I visit the place just about every year and have always wanted to shoot HD video since it is simply gorgeous. If you noticed the lack of posts over the last few days its because I was visiting once again, but I shot some video of a Great Blue Heron at the beach during a sunset with my trusty Sony HDR-SR10. I hope to share more personal videos like this on Sony Insider in the future, if your willing to accept it. If anything, allow this video to ease your mind and free you from the stresses of the day.
DPZ hired architects such as Melanie Taylor and Robert Orr to design the buildings and housing for the development.

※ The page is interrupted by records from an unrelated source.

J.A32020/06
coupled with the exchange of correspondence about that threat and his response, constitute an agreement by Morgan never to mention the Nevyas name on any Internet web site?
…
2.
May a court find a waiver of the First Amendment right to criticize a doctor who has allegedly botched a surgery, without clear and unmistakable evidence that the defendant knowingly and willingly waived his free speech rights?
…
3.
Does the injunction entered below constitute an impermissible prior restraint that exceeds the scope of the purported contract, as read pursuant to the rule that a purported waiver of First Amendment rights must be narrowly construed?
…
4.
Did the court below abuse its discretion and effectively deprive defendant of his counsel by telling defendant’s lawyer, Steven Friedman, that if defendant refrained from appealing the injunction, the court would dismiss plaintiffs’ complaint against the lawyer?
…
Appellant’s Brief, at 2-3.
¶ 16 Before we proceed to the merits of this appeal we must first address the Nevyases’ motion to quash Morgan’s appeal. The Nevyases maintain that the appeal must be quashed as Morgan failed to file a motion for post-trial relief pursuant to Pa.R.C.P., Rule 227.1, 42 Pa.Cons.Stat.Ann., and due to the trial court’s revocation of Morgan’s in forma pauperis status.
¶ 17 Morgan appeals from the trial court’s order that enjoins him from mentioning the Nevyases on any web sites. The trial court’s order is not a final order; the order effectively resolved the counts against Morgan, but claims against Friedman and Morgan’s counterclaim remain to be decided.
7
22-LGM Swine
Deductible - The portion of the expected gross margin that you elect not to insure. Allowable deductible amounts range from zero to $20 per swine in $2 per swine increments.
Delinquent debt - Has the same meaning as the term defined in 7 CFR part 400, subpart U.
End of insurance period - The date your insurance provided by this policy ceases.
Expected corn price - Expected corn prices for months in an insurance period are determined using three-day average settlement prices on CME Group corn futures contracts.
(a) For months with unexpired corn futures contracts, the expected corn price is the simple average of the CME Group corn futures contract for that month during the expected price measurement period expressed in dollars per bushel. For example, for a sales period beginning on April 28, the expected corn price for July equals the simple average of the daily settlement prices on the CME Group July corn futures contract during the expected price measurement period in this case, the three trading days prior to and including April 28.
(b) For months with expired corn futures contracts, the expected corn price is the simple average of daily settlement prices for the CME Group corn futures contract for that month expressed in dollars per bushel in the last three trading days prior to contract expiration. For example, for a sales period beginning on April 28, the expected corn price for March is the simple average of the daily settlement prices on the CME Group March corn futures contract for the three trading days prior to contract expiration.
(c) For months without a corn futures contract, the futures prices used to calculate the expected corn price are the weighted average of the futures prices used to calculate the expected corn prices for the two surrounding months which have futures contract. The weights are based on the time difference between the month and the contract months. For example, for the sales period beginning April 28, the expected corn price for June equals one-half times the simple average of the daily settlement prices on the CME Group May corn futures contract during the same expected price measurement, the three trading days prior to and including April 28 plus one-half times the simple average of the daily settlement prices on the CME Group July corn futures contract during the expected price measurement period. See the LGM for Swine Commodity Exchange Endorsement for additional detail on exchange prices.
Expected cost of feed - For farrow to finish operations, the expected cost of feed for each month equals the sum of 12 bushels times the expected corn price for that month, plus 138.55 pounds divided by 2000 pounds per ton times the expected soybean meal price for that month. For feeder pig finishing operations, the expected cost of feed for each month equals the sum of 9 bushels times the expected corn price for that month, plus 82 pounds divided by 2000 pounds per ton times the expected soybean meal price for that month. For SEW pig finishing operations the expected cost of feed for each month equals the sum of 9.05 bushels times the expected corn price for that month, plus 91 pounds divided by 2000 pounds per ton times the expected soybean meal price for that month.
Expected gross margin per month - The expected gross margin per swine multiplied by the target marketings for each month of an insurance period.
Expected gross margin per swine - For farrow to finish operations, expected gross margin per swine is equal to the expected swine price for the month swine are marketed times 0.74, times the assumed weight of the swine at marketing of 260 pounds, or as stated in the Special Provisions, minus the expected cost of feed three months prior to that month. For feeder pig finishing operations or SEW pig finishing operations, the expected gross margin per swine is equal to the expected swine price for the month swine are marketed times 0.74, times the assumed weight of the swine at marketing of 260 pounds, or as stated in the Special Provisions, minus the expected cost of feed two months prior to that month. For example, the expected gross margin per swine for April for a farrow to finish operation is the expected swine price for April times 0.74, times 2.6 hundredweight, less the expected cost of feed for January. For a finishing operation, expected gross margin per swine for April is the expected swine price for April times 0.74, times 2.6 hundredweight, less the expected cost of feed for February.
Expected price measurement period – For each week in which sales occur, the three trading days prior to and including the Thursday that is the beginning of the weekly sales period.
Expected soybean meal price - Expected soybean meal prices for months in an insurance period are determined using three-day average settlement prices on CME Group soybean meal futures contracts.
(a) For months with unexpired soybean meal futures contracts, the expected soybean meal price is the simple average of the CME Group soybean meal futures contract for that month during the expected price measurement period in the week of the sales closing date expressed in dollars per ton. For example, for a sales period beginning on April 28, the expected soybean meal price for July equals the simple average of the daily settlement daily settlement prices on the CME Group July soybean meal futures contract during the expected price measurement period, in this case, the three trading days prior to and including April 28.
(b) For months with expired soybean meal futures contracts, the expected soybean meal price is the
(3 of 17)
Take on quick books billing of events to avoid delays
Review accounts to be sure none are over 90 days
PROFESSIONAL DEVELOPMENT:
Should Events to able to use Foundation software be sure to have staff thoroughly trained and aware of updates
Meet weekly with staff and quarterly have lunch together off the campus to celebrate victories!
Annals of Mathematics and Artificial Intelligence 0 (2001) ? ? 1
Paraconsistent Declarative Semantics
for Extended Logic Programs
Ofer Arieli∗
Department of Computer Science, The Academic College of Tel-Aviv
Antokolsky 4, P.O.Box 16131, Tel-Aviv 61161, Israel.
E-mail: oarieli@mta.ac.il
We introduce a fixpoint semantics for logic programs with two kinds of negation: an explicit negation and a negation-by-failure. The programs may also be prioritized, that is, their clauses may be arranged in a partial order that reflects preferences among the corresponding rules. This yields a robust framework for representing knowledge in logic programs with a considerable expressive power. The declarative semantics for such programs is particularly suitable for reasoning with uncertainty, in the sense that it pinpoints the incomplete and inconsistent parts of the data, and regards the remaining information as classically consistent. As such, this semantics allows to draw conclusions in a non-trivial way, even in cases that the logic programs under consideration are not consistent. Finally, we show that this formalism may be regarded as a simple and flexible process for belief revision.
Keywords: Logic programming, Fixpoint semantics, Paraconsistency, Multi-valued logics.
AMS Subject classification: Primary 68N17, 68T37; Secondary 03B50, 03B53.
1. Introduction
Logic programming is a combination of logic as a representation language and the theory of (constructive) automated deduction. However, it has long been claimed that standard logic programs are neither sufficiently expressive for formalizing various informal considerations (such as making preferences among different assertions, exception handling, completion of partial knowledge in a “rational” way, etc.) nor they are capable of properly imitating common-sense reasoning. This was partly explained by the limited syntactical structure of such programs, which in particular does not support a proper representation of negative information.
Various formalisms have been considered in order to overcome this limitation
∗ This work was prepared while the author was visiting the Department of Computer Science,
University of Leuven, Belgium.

Seaside is primarily a resort community, consisting of residents who live there for months at a time as well as vacationers renting cottages and houses. Many scenes of the 1998 film The Truman Show were shot at Seaside. The movie’s director Peter Weir was planning on building a movie set town for the movie when his wife, Wendy, happened to see Seaside featured in an architect’s magazine and thought it would be perfect for the film.
Time magazine called it “the most astounding design achievement of its era and, one might hope, the most influential.”